I commented in my essay on Barbara Ehrenreich’s This Land is Their Land that I don’t find her writing style as enjoyable in short pieces and blog posts as I do in book-length treatments of issues like white collar work (Bait and Switch), blue collar work (Nickel and Dimed) and positive thinking (Bright-Sided). Reading The Snarling Citizen—another compilation of Ehrenreich short pieces—did not change that.
I would say I enjoyed The Snarling Citizen marginally more than This Land is Their Land, this in spite of the fact that the pieces are older (from the first half of the 1990s—I read the collections out of chronological order) and thus more stale in a sense, since many have to do with topical things going on in politics and such. Maybe as she’s aged she has tended to push the curmudgeon persona a little too far for my tastes.
At least as I experienced the book, it’s strongest early and gradually loses steam. For the first maybe 20%-25%, I was inclined to say I preferred it moderately rather than marginally over This Land is Their Land, but the farther I got into the more the later material seemed only about equally as appealing as This Land is Their Land. I doubt this reflects the best quality pieces being front-loaded; more likely, I just wearied of the format the more of it I read.

■ Task to complete: Please extract verbatim the part of the review of The Snarling Citizen starting with "I would say" and going on through "for my tastes.".

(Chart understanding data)

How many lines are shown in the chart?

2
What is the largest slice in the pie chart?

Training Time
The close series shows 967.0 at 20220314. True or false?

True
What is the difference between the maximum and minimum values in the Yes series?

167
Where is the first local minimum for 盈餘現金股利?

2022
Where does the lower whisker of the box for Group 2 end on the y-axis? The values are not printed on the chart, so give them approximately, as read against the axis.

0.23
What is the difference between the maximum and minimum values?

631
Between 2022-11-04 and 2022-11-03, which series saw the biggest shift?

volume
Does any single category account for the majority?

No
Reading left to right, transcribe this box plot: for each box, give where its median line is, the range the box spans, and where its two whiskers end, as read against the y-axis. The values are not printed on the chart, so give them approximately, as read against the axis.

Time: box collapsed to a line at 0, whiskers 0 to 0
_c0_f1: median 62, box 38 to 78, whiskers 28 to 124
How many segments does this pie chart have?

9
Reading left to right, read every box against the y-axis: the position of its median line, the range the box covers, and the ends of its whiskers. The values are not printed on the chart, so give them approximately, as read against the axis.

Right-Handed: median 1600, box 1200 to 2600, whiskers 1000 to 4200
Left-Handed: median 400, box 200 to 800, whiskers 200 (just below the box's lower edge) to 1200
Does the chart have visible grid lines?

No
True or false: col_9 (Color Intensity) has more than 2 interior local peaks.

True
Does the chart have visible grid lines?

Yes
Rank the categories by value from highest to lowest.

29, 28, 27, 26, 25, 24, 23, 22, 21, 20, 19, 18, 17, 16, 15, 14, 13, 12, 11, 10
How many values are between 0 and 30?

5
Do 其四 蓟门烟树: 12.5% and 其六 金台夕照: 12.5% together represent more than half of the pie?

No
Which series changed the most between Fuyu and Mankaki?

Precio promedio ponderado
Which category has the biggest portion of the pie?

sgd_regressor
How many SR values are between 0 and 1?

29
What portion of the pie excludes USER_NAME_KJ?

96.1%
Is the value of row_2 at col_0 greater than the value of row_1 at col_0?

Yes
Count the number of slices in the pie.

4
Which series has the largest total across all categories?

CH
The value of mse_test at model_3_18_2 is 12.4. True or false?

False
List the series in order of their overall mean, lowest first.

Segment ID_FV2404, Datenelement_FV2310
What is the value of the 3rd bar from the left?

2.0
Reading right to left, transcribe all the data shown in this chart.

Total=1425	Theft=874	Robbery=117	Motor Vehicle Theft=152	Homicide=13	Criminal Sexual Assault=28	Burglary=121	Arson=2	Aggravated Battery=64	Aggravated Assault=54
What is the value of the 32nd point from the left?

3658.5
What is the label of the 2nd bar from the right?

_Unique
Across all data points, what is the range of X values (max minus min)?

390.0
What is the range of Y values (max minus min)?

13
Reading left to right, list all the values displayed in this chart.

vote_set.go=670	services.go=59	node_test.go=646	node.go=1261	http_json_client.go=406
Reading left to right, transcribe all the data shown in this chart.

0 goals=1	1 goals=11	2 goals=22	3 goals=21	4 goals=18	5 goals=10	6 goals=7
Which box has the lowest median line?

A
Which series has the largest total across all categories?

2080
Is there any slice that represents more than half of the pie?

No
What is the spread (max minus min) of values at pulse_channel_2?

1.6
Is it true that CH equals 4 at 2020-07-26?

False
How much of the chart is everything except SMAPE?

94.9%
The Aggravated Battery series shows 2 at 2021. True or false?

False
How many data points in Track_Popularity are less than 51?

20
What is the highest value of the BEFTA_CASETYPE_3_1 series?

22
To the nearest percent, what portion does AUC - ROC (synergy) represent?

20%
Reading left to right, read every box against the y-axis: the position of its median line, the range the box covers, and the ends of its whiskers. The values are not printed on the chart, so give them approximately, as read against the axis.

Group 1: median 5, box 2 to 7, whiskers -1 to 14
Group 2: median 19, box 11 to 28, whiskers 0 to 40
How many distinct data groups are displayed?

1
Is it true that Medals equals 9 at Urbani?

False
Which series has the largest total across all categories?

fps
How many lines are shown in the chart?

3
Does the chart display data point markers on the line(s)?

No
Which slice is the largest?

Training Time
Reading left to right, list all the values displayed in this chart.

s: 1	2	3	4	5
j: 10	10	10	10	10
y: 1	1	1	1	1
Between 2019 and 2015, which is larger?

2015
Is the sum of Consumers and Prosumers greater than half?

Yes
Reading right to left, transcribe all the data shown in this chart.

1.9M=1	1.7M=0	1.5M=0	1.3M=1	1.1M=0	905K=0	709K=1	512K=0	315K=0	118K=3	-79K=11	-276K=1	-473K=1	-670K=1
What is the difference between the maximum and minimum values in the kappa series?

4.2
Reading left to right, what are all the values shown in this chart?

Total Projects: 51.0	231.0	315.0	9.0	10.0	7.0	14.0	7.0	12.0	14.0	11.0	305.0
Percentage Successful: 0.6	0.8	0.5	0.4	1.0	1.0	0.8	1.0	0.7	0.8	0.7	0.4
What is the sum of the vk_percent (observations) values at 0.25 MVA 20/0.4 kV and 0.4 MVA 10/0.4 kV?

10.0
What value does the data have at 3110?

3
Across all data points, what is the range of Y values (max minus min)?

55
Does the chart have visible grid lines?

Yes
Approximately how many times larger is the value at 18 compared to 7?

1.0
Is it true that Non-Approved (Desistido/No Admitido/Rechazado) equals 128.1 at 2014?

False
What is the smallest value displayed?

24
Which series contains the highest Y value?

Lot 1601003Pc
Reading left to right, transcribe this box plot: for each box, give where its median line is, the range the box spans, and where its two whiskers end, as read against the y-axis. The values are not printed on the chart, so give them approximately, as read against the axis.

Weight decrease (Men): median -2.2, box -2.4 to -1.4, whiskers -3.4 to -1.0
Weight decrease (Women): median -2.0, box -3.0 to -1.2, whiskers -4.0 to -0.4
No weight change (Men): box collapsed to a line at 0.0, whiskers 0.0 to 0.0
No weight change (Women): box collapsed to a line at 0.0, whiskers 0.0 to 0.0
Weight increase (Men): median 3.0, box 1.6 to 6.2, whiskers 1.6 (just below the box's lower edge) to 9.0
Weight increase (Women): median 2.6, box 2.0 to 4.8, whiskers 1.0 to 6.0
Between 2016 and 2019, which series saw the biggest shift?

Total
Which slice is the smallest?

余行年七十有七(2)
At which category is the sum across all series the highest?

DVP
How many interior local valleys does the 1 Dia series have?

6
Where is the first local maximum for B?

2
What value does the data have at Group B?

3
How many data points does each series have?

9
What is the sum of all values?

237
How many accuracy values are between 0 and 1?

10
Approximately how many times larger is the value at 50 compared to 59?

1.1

■ Response to the task:
I would say I enjoyed The Snarling Citizen marginally more than This Land is Their Land, this in spite of the fact that the pieces are older (from the first half of the 1990s—I read the collections out of chronological order) and thus more stale in a sense, since many have to do with topical things going on in politics and such. Maybe as she’s aged she has tended to push the curmudgeon persona a little too far for my tastes.